Così è bello per Alessia che sua mamma sia interessata a lei, e desidera attenzioni,
ma se le pretende inizia a stare male ogni volta che queste attenzioni non vengono
date come lei vorrebbe.
Qualsiasi cosa tu possa pretendere, dagli altri o da te (anche Luca pretende da sé
stesso un buon voto), sarà fonte di emozioni negative, sarà qualcosa che tu devi
assolutamente avere. Non accetti il contrario.

E non basta ricevere quel che desideri.


Perché se la mamma di Alessia la ascolta contro voglia, ad Alessia non sta bene. Se
Giorgio aiuta Marcello frettolosamente, a Marcello non sta bene.
La pretesa è rigida, esigente, impone qualcosa, fa la guerra a chi si rifiuta.
E lo ripeto: dove c’è pretesa c’è sempre e immancabilmente un’emozione negati-
va.
|---|
*COMPITO A*. Stabilisci se ciascuna affermazione concorda con il testo sulla pretesa, rispondendo sì o no e citando tali e quali le parole del testo che lo decidono. (i) Secondo il testo, ricevere quel che si desidera è sufficiente. (ii) Luca pretende da sé stesso un buon voto. (iii) A Marcello sta bene essere aiutato da Giorgio frettolosamente.
*COMPITO B*. Prosegui il testo sulla pretesa a partire dal punto in cui si interrompe.
|---|
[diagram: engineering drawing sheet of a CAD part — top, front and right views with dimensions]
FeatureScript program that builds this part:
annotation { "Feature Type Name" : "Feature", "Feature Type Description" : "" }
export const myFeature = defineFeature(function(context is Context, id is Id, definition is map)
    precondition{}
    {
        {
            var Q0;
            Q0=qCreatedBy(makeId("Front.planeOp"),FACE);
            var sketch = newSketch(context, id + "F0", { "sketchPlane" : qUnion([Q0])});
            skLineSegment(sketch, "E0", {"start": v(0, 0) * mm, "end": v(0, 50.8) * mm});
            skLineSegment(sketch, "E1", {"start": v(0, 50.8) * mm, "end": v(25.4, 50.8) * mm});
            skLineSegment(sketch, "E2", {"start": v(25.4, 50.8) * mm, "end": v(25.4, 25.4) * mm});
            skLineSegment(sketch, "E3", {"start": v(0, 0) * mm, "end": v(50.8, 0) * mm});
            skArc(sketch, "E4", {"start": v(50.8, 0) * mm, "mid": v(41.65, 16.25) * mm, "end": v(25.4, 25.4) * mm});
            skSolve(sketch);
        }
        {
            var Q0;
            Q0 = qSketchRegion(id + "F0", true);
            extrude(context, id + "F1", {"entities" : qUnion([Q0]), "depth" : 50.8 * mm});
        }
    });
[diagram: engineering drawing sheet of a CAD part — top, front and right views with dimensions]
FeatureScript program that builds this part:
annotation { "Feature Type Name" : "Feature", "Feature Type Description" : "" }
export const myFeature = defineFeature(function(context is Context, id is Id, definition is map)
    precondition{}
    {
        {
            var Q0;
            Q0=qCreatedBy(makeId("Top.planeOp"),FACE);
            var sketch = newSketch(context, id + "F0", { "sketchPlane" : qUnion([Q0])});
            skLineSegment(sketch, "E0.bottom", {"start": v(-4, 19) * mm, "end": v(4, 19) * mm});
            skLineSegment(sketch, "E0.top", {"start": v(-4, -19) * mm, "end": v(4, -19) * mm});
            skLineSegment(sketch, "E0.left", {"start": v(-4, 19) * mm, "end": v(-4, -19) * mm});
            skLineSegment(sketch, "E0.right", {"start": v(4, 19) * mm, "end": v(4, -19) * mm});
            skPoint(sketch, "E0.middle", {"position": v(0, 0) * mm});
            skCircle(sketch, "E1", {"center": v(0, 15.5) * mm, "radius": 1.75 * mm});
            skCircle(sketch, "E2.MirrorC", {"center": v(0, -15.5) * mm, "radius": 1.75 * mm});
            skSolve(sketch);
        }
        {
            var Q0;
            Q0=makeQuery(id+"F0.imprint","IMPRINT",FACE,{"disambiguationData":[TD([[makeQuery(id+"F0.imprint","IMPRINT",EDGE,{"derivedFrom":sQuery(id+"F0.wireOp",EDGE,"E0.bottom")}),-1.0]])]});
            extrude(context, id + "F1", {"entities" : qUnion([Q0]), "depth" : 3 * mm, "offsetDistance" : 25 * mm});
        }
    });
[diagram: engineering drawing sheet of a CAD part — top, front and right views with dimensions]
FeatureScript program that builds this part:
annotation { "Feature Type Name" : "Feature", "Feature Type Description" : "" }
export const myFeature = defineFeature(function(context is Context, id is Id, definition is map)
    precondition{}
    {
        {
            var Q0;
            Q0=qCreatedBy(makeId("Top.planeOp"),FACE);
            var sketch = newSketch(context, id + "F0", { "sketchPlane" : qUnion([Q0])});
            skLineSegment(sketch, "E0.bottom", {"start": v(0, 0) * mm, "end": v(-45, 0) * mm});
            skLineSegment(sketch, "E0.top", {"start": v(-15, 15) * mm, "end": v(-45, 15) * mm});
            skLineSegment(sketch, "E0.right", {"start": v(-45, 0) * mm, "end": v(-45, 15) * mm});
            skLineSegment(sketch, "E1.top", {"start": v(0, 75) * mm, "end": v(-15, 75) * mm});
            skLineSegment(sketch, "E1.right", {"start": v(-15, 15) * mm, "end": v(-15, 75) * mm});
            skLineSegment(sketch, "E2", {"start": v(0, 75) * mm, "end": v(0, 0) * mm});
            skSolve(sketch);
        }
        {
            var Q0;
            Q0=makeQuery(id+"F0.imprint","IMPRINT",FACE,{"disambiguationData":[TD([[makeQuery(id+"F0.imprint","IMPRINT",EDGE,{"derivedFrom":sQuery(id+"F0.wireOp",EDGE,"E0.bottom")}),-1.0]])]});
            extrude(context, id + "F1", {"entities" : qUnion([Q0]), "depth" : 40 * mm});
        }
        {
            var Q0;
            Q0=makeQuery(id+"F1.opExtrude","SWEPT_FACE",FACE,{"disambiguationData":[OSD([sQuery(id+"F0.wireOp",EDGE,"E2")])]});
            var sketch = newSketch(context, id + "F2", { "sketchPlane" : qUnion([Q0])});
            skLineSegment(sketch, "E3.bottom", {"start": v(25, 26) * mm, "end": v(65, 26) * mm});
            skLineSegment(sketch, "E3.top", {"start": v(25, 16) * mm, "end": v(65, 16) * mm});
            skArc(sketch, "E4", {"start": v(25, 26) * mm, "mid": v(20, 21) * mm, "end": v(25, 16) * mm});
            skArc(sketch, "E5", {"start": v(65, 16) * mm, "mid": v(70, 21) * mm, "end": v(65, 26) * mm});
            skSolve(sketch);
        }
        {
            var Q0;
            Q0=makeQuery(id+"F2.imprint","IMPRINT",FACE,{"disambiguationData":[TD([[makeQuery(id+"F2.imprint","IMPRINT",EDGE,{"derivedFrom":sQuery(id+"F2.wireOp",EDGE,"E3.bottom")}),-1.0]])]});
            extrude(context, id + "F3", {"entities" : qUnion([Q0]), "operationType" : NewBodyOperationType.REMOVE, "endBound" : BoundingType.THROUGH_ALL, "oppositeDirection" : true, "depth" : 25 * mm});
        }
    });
|---|
*RISPOSTA A*.
(i) No: «E non basta ricevere quel che desideri.»
(ii) Sì: «anche Luca pretende da sé stesso un buon voto»
(iii) No: «Se Giorgio aiuta Marcello frettolosamente, a Marcello non sta bene.»

*RISPOSTA B*.
Ciò significa che ogni pretesa, anche la più piccola, è incompatibile con la felicità.
Sono sassi che ti porti in tasca mentre sali la tua scala.

Da oggi inizia a notare tutte le volte che pretendi.


Con gli indizi che ti ho dato, vedrai che sarà semplice.

La pretesa è sempre fonte di emozioni negative.


La pretesa è un modo di porti, non conta cosa pretendi.
La pretesa sta nel modo in cui vuoi qualcosa.
La pretesa è rigida, perché significa che vuoi una cosa e
non ti va bene nient’altro.

Comunque Vada Sarà Un Disastro


Ti sto dicendo che la pretesa non dipende da cosa vuoi ottenere, ma dal modo in
cui cerchi di farlo, dal valore, soprattutto, che attribuisci a quel che desideri. Perché
la pretesa è sempre negativa?
Perché genera emozioni negative in qualsiasi momento, in ognuno dei 3 passaggi.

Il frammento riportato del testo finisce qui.